15/10/2017 – Airelle Besson & Vincent Segal à Villars pour le RhinoJazz(s)

Déjà associés dans le « Quarteto Gardel », Airelle Besson et Vincent Segal nous arrivent en duo. Tout les deux sont des habitués de ce format: on a pu voir par exemple Airelle Besson avec Lionel Suarez lors du RhinoJazz(s) 2016, Vincent Segal pour sa part s’est taillé un beau succès autour du monde en duo avec Ballaké Sissoko. L’art du duo est une expérience particulière qui s’apparente à la conversation, si l’un des interlocuteur n’est pas à a hauteur, le dialogue devient vite insipide.
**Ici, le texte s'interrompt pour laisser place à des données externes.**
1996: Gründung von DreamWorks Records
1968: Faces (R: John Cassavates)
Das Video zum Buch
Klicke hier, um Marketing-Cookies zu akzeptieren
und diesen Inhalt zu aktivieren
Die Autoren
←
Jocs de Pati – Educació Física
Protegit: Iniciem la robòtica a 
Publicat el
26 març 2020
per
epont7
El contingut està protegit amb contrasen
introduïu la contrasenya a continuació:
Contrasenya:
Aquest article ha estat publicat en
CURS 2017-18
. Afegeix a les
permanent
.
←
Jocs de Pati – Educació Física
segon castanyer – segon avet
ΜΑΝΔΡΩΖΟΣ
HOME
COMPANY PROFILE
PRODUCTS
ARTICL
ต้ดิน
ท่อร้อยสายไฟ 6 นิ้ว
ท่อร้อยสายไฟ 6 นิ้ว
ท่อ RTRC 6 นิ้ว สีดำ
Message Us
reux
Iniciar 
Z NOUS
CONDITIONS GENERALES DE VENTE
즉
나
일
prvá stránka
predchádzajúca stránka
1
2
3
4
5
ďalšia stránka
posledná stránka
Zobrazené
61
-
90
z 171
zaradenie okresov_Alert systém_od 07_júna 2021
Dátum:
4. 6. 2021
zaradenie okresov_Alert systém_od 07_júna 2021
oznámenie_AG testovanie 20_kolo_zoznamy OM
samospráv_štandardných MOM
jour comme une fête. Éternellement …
Pas de ça ici, Airelle Besson est à l’ouverture sur le premier titre, Blossom, accompagnée par le violoncelle jouant très rythmique, pizzicati, saltato et staccato alterné.

Ça part très vite, très haut, très  fort. Il en sera ainsi jusqu’à la fin du concert, la pression retombe à la fin du morceau au moment des applaudissements, puis les musiciens repartent sur le morceau suivant avec la même intensité un, adoptant un schéma très différent à chaque fois qui retient et soutient l’attention des auditeurs. Airelle Besson et Vincent Segal alternent ainsi des titres de l’un ou de l’autre, intercalés d’un Bill Evans et de deux titres dédiés, l’un à Ballaké Sissoko et l’autre à Lionel Suarez et Minino Garay leurs compagnons du Quarteto Gardel.

L’ensemble du concert est sans temps mort et joué avec une impression de facilité qui n’est qu’apparente, pas question ici de se laisser aller, à deux la moindre baisse d’intensité de l’implication de l’un ou de l’autre serait perceptible et néfaste pour l’ensemble. Airelle Besson et Vincent Segal se surveillent et s’écoute en permanence, dès qu’une idée se fait jour, ou que l’un des deux opère  un changement de direction, l’autre le suit à la note près, comme si la partition était écrite, du grand art.

Au final deux tubes de Bowie Life on Mars et Let’s Dance, que Vincent Segal nous avoue avoir beaucoup joué pendant son adolescence et qu’il reprend avec un plaisir évident et un brin de nostalgie.